Repository files navigation

VideoLoader

The VideoLoader executor helps in loading the video components into Jina's Document type. It extracts the image frames, audio, and subtitle from the video using the ffmpeg-python.

The extracted image frames, audio, and subtitle are stored as chunks with the following attributes,

Image frame chunks have the modality of image, the audio chunks have the modality of audio, and the subtitle chunks have the modality of text. During parsing of subtitles, duplicated captions are merged to form unique captions in a heuristic way and are returned as single chunk with their respective starting and ending time in tags.
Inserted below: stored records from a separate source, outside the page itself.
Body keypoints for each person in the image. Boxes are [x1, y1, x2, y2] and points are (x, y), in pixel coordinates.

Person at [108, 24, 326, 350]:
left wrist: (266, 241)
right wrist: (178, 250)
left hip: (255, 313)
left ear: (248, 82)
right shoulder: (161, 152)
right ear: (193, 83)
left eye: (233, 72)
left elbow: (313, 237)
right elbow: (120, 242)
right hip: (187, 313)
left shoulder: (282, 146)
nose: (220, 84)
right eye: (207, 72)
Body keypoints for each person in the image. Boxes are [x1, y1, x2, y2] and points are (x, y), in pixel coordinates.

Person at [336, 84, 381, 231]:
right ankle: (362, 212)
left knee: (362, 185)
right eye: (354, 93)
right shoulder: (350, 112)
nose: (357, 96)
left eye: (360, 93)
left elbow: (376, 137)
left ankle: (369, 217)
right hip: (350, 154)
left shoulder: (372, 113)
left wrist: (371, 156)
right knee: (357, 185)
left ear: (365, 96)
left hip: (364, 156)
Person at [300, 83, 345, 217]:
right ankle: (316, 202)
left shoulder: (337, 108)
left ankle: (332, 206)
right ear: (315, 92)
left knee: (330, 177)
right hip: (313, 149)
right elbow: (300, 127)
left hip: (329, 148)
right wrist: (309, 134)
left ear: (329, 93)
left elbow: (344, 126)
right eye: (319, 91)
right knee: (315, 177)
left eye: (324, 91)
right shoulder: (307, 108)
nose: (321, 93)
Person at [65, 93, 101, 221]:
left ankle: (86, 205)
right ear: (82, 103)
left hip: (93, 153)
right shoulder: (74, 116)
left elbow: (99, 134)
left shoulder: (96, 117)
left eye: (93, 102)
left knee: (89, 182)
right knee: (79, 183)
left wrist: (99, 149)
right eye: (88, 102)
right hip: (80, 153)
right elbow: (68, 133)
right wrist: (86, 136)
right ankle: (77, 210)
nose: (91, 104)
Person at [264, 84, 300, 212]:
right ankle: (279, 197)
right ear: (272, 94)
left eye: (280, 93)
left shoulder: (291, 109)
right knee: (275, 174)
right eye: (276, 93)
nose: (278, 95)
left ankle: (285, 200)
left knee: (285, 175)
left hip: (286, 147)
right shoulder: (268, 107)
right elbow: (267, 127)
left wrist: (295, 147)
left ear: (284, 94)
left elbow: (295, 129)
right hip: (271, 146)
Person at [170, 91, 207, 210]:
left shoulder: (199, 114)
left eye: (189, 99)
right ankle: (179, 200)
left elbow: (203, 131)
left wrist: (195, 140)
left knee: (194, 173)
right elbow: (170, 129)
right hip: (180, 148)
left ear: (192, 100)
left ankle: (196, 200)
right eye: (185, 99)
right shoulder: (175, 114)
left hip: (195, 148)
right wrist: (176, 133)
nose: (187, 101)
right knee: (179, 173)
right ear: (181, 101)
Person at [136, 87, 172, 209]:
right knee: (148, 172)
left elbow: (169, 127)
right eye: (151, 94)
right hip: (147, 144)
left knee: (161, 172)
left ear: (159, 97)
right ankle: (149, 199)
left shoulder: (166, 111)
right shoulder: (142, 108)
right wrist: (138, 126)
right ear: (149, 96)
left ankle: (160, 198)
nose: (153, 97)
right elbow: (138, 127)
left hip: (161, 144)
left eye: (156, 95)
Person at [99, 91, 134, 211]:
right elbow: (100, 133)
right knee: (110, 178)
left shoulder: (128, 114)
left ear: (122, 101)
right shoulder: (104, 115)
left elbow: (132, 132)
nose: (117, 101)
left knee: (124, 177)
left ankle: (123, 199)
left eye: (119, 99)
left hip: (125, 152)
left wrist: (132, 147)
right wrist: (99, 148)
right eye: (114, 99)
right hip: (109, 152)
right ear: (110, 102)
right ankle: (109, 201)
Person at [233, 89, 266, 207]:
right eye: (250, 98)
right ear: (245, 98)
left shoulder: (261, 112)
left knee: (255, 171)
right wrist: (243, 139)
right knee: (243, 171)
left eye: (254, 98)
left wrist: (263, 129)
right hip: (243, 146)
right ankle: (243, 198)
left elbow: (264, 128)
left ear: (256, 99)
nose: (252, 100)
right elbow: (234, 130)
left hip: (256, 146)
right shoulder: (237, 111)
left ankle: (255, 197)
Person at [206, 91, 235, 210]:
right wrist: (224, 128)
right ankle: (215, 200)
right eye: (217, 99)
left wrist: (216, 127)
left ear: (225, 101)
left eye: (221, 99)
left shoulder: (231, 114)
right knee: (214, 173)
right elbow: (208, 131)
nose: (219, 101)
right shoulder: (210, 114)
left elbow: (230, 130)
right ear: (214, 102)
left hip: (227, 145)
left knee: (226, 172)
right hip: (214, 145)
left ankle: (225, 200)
data stored in modality location tags
image frames blob (dtype=uint8) image the index of the frame {'timestampe': 0.5}, the timestamp of the frame in seconds. {'video_uri': 'video.mp4'}, the uri of the video
audio blob (dtype=float32) audio N/A {'sample_rate': 140000}, the sample rate of the audio. {'video_uri': 'video.mp4'}, the uri of the video.
subtitle text (dtype=str) text the index of the subtitle in the video {'beg_in_seconds': 0.5}, the beginning of a caption in seconds,
{'end_in_seconds': 0.6}, the end of a caption in seconds. {'video_uri': 'video.mp4'}, the uri of the video.